# AC PF24 to PF61E Oil Filter Use



## 1971LemansWisc (Apr 18, 2021)

Down to my last AC PF24 DURAGUARD Oil Filter so I took a drive over to O'Reilly Auto Parts.
Been ages since I bought one so was a bit surprised to learn PF61E has superseded PF24.
I read the previous thread on Oil Filters - but does anyone have practical experience using the PF61E on a 50-year-old 350/400 Engine.
It does thread onto my Filter Base and the Sealing Gasket looks to match. 
Thank you!


----------



## LATECH (Jul 18, 2018)

Yep. PF61E on my 389.No problem . clears the frame, engine , exhaust ,etc


----------



## 1971LemansWisc (Apr 18, 2021)

Cool - Thank you!


----------



## BearGFR (Aug 25, 2008)

I use Wix 51258 on mine.

(Fixed the typo)


----------



## O52 (Jan 27, 2019)

x2


----------



## AV68 (Aug 18, 2021)

x3 for Wix


----------



## geeteeohguy (Feb 2, 2008)

X4 for Wix. For decades.


----------



## 1971LemansWisc (Apr 18, 2021)

WoW - Seems like I really need to rethink my, "Keep your GM car all GM" mindset ... 
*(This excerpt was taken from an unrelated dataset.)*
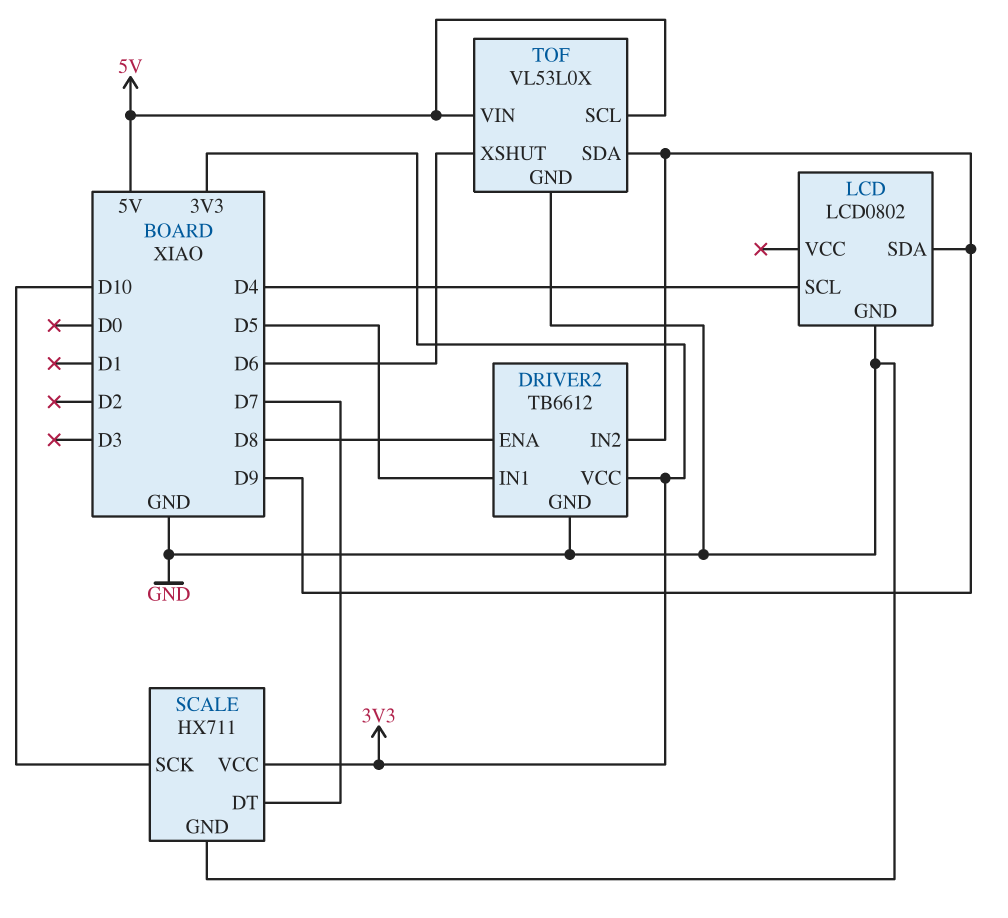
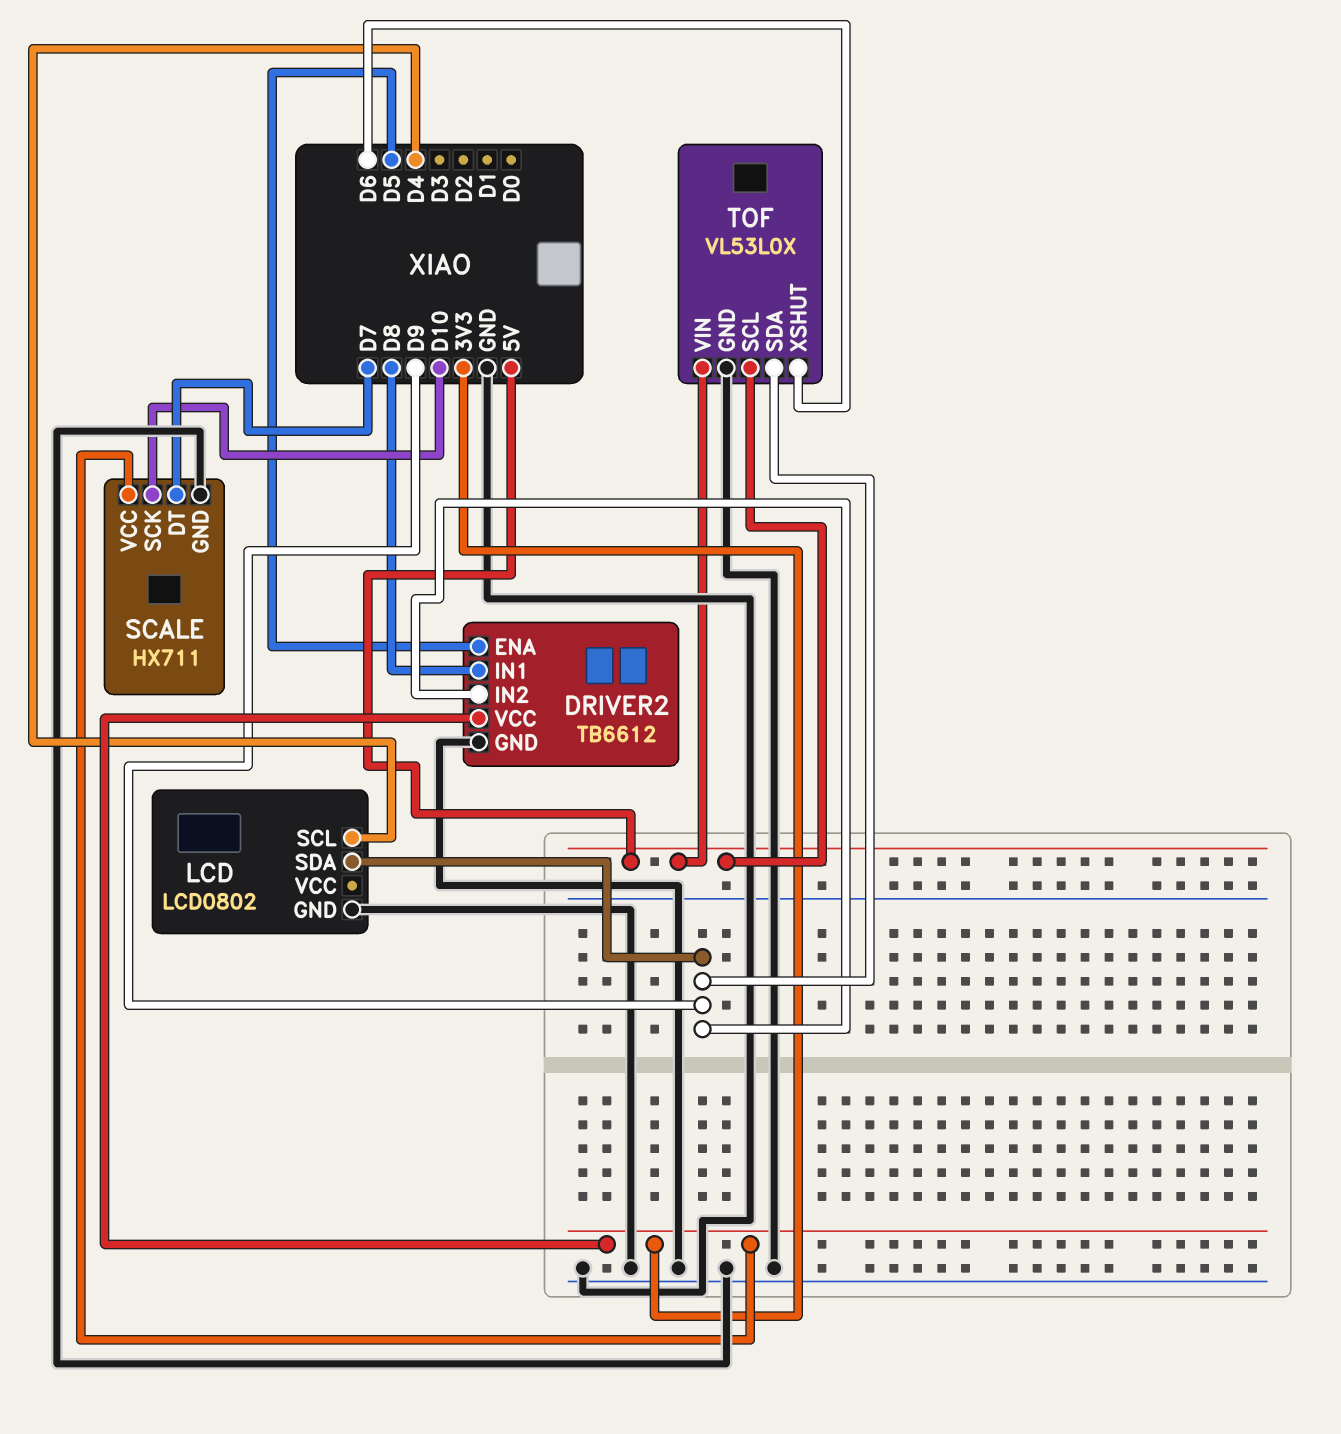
DRIVER2 pin ENA: D8 -> D5
DRIVER2 pin IN1: D5 -> D8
You are probably not going to want to see my new AC Delco Advantage Gas Shock Absorbers


----------



## O52 (Jan 27, 2019)

Most of Wix filters are made in USA including the 51258. 
The wife's Cadillac Wix was made in Ukraine. Which is all right with me.


----------



## O52 (Jan 27, 2019)

Not to sure about 61e being a direct replacement. Not listed on the cross reference chart I have.





Oil filter cross reference


343 replacement oil filters for AC-Delco PF24. See cross reference chart for AC-Delco PF24 and more than 200.000 other oil filters.



www.oilfilter-crossreference.com


----------



## LATECH (Jul 18, 2018)

Fits perfectly. Also has new technology, better internals, (seals) has a check valve and filter media is better as it traps a finer particulatea. Think about it. With the lighter oil and tighter clearances these days a filter needs a finer media to trap smaller particles.


----------



## Scott06 (May 6, 2020)

Yes I have also run the PF61e no issues on my '65 389. I think that's all they had when I went to parts store...


----------